GitHub stars

Why am I not on this member list?

The member leaderboard shows an organization's public members only — GitHub keeps membership private by default. How to make yours public, and the other reasons a person or their numbers can be missing.

Updated

The member leaderboard on an organization page lists the organization's public members — and that's almost always the answer to "why am I not on it": GitHub makes organization membership private by default. Unless you've explicitly published yours, nobody outside the organization (including us) can see that you're a member at all.

Make your membership public

  1. Open the organization's people page: github.com/orgs/<organization>/people.
  2. Find yourself in the list.
  3. Change Organization visibility from Private to Public.

GitHub only lets you do this for yourself — an org admin can't publish your membership for you.
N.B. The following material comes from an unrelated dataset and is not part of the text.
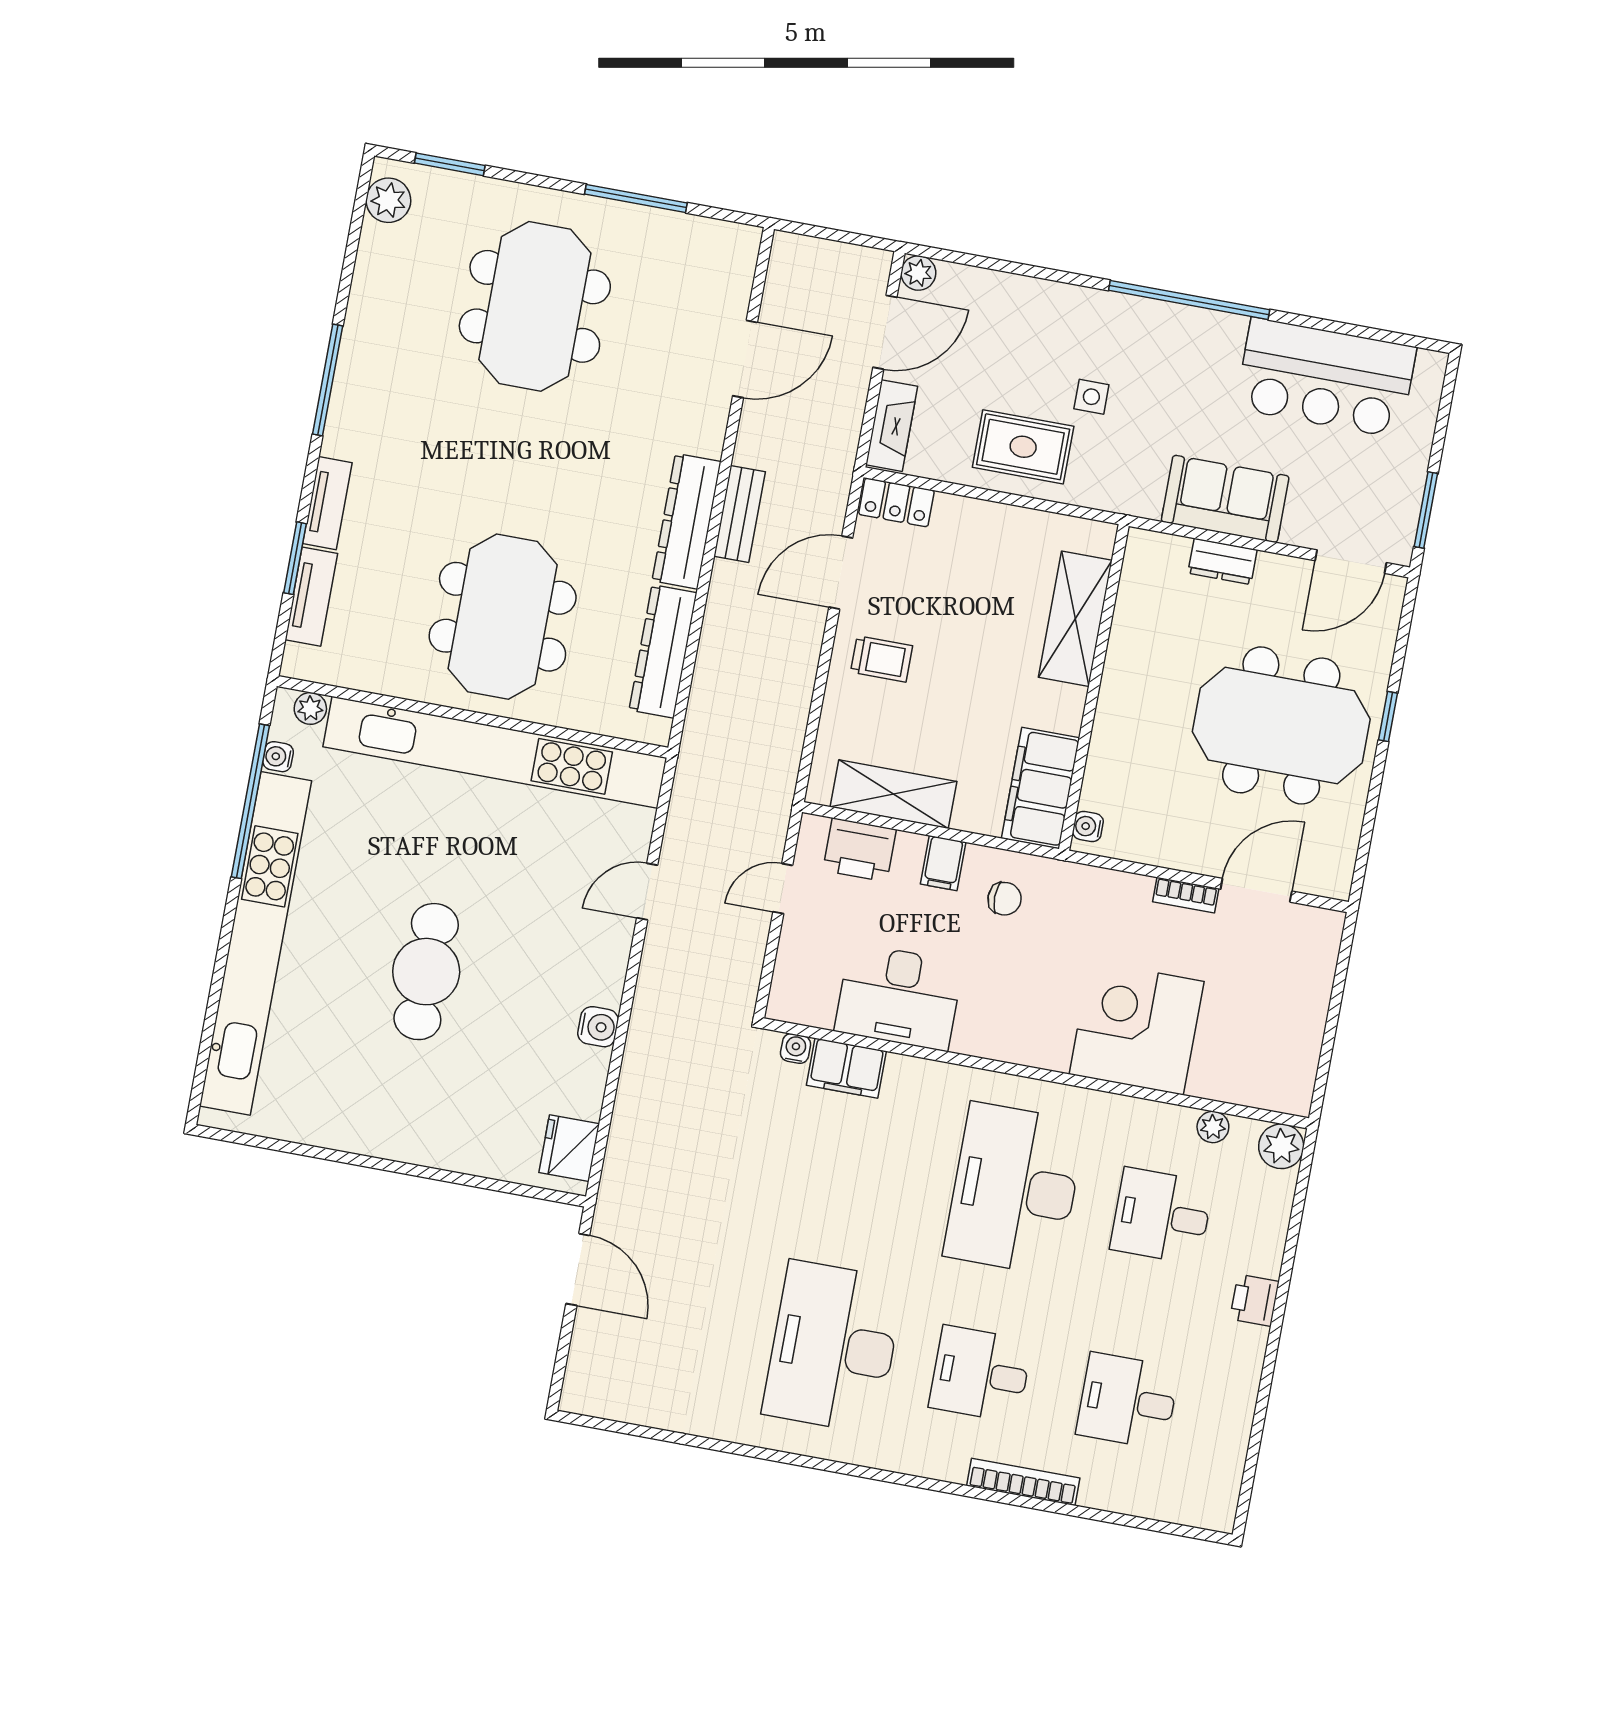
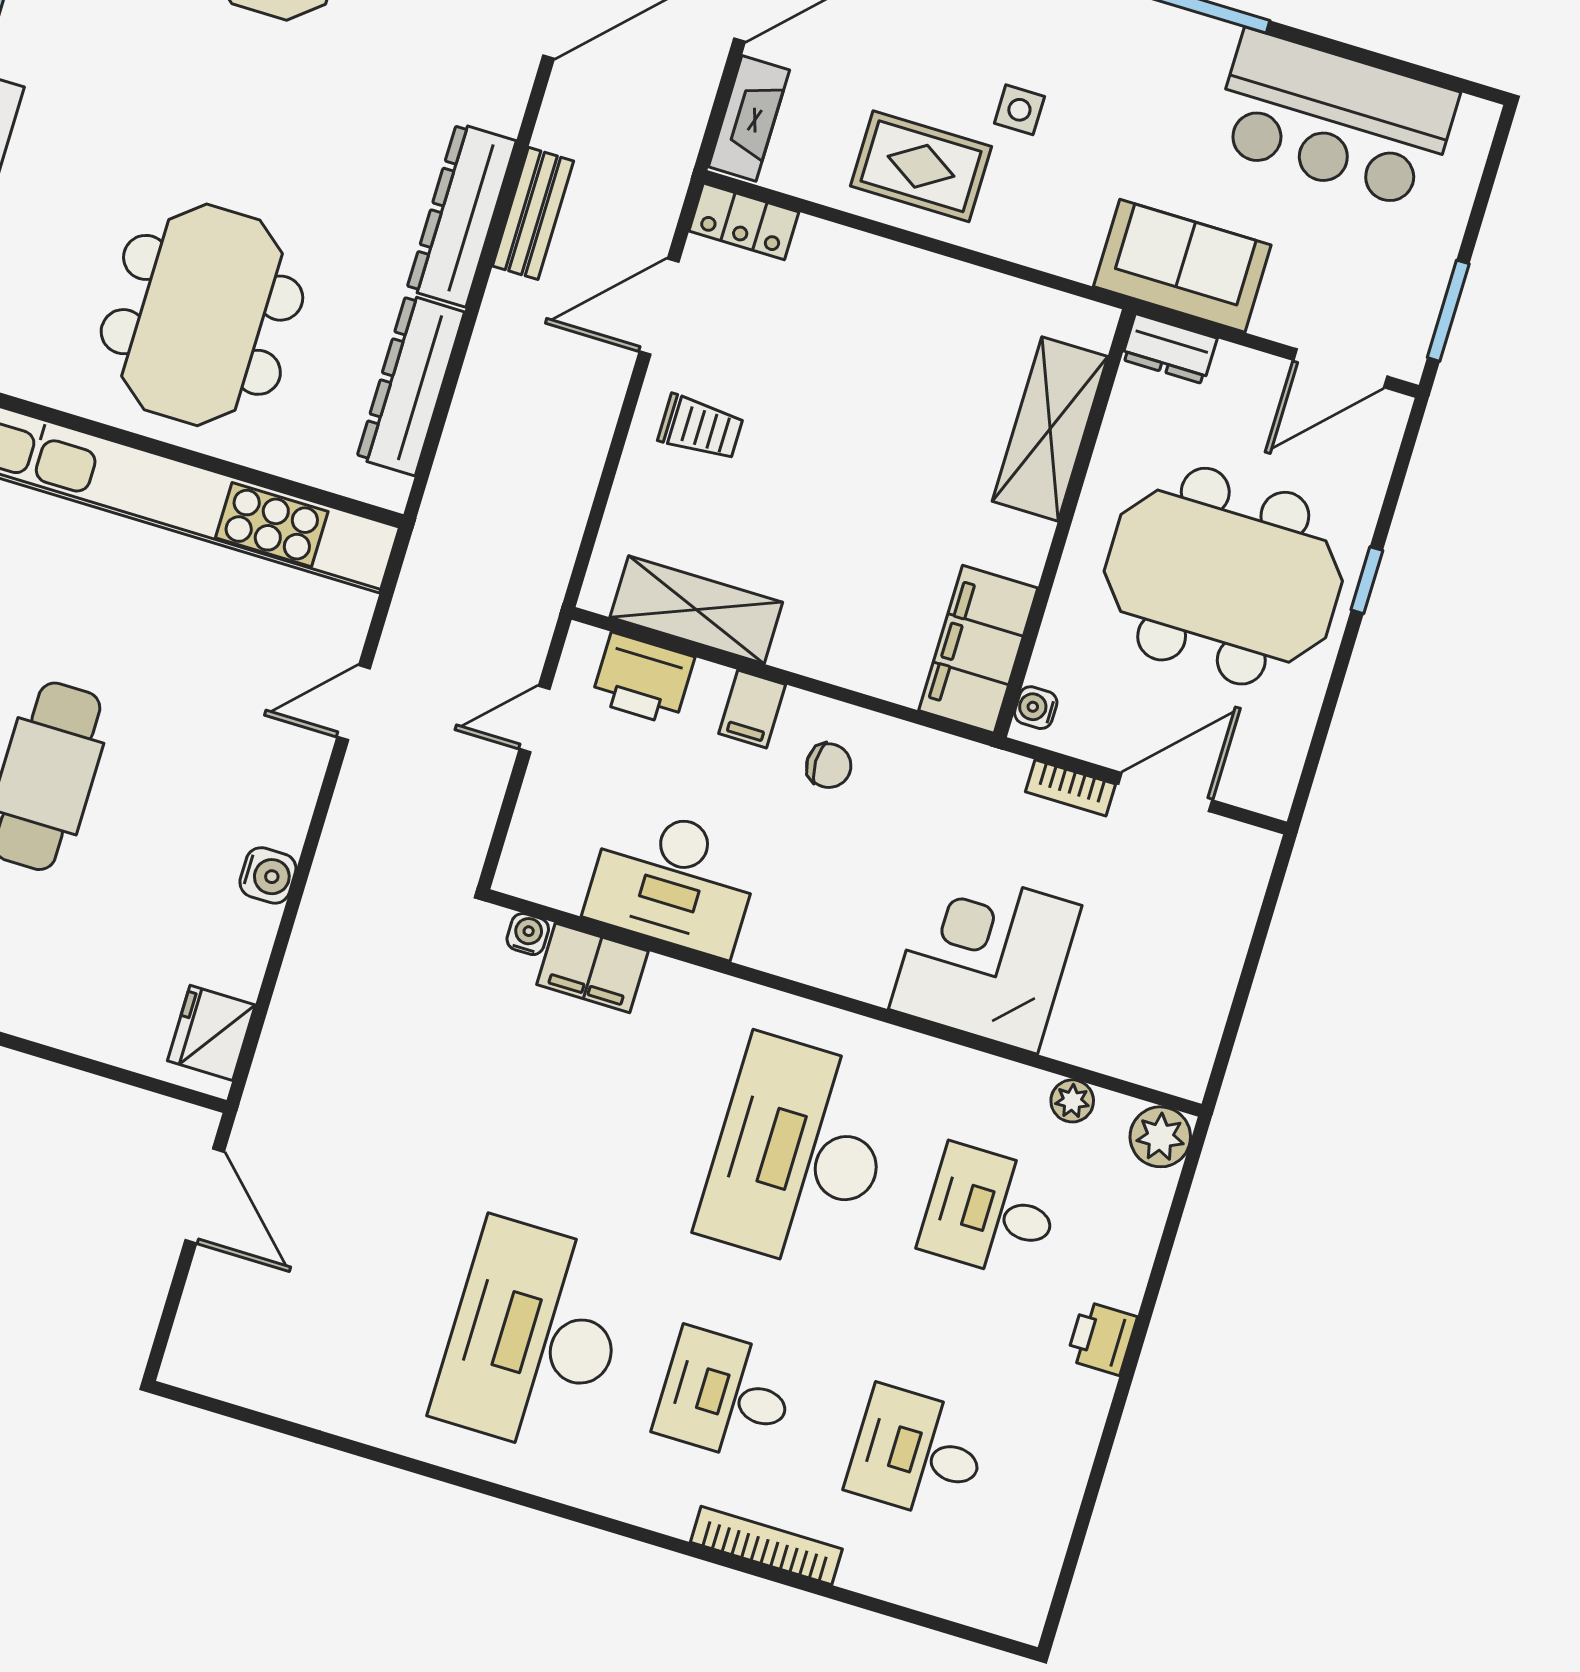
shelving: (1075, 619) -> (1050, 429), moved
wall: (1094, 687) -> (1064, 523), moved
filing cabinet: (1040, 788) -> (978, 649), moved
water cooler: (1088, 827) -> (1036, 708), moved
Once it's public, you'll appear the next time the organization's data is refreshed, and your contributions start counting toward the organization totals too.

Other reasons someone is missing

  • They're not a member. Contributing to an org's repositories — even a lot — doesn't make someone a member. Outside contributors don't appear on the member list and don't count toward the totals.
  • The list hasn't refreshed yet. Membership is captured when the organization is first looked up and re-synced periodically, so a freshly-publicized membership can take a while to show up.
  • The account is suspended on commit-history. Profiles under review are hidden from every leaderboard, member lists included.

Why someone shows zero

Being on the list with a 0 is normal and not a bug. The numbers are contributions to this organization's public repositories only — see how organization stats are calculated. A member shows zero when their work in the org happens in private repositories, under an email not linked to their GitHub account, or simply in other places entirely.